Paru dans L’École des parents, octobre-novembre-décembre 2019

Coup de cœur :
Pour une école publique émancipatrice

Véronique Decker a été institutrice puis directrice d’une école élémentaire pendant trente ans dans un quartier populaire de Bobigny (93). Au moment de prendre sa retraite, cette militante Freinet a écrit 69 billets courts et vivants, comme un patchwork d’anecdotes racontant son quotidien. Très vite, le lecteur est happé par sa foi en la pédagogie coopérative, l’empathie qui illumine ces pages et l’incroyable énergie qu’elle déploie pour ses élèves, souvent cabossés par la vie. Véronique Decker ne cache pas non plus son impuissance, ni ses larmes lorsqu’elle assiste à une cérémonie en hommage à Mélisa, une petite fille bulgare de 7 ans, morte dans l’incendie de son bidonville : « Année après année, je sens toujours cette désolation. Intacte. »

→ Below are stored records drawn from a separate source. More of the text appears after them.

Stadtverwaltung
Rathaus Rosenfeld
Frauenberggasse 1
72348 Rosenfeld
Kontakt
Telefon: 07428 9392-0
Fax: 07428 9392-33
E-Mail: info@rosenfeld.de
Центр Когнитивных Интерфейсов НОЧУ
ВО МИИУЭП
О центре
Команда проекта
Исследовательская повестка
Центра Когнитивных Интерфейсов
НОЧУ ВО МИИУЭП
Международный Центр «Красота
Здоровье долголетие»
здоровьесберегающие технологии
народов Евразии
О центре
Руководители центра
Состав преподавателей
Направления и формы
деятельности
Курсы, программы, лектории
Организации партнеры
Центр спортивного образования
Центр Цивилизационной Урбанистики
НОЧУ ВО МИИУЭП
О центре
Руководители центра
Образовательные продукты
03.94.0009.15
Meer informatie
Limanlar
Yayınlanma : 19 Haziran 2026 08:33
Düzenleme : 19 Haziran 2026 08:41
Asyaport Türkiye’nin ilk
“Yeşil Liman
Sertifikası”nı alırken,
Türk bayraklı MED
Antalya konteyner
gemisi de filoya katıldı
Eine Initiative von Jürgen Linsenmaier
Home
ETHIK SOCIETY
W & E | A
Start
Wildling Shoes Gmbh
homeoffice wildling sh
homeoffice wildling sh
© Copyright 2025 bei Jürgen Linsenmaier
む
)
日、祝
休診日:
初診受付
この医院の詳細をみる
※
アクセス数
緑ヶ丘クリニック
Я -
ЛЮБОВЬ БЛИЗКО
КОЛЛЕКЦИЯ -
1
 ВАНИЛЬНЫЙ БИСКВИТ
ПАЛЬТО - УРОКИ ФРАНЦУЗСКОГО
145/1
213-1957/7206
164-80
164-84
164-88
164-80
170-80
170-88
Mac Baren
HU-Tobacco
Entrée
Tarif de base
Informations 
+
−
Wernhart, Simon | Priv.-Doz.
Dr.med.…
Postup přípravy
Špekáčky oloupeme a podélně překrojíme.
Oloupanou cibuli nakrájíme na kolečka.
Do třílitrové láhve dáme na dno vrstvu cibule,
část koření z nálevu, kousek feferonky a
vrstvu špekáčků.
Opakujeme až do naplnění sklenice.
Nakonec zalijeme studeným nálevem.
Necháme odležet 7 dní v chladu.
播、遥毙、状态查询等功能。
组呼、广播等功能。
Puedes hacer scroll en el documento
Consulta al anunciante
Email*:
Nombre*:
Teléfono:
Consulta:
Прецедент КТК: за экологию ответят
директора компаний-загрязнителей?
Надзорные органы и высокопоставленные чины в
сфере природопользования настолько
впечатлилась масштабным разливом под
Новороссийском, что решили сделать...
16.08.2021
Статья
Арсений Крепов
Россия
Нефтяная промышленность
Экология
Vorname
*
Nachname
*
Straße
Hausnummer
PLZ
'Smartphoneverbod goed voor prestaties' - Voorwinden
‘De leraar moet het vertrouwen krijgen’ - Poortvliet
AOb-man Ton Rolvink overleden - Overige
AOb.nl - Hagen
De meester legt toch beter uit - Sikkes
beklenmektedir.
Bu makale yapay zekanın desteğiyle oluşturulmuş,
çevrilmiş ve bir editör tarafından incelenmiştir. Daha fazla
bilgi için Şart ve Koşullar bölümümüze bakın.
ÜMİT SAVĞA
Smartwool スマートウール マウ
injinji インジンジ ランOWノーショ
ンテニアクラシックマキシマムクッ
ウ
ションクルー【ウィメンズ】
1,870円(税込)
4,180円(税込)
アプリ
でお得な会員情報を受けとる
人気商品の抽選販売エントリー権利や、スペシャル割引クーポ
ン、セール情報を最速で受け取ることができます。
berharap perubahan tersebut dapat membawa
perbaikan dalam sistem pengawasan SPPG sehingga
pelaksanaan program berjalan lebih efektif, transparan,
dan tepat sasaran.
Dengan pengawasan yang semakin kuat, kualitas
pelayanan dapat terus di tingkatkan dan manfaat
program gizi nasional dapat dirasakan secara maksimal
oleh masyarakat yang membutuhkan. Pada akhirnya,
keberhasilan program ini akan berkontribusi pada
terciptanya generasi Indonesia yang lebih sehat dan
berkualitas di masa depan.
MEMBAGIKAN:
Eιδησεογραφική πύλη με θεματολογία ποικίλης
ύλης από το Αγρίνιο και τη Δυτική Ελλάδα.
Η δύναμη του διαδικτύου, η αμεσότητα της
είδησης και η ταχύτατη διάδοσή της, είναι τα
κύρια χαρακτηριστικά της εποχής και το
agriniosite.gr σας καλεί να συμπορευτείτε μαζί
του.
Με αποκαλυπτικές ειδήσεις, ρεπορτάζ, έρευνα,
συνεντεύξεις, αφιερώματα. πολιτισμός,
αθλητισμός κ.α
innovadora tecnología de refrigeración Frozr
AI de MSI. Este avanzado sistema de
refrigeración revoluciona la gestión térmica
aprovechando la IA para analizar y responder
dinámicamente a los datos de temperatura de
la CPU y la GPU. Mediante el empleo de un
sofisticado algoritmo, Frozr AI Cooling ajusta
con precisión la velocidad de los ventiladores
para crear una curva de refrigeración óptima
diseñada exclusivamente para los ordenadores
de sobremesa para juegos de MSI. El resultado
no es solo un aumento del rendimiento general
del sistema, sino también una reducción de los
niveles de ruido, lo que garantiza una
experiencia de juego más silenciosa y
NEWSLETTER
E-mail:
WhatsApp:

Elle pleure, mais rit aussi, avec les enfants et ses collègues. Et fait preuve d’une saine colère face aux recommandations absurdes de son ministère : pour améliorer les performances d’un enfant, il faut surtout qu’il ait bien mangé, bien dormi, qu’il n’ait pas mal aux dents et qu’il se sente en sécurité́ dans sa famille et la société́. Elle éreinte un manuel de lecture : y a-t-il vraiment « des gens qui croient qu’on peut enseigner la lecture avec des textes aussi ridicules, alors qu’il est possible de s’appuyer sur des écrits réels, qui ont du sens pour les enfants » ? Et rappelle chacun à son devoir, comme cette jeune enseignante : « La grève, c’est un travail ; si on le fait bien, il porte ses fruits. » L’intitulé de l’un de ses billets, « Jamais face aux élèves, toujours à leurs côtés », résume parfaitement son engagement. On aimerait glisser ce livre, bouleversant, dans les cartables des apprentis enseignants et le poser discrètement sur un bureau du ministère de l’Éducation nationale.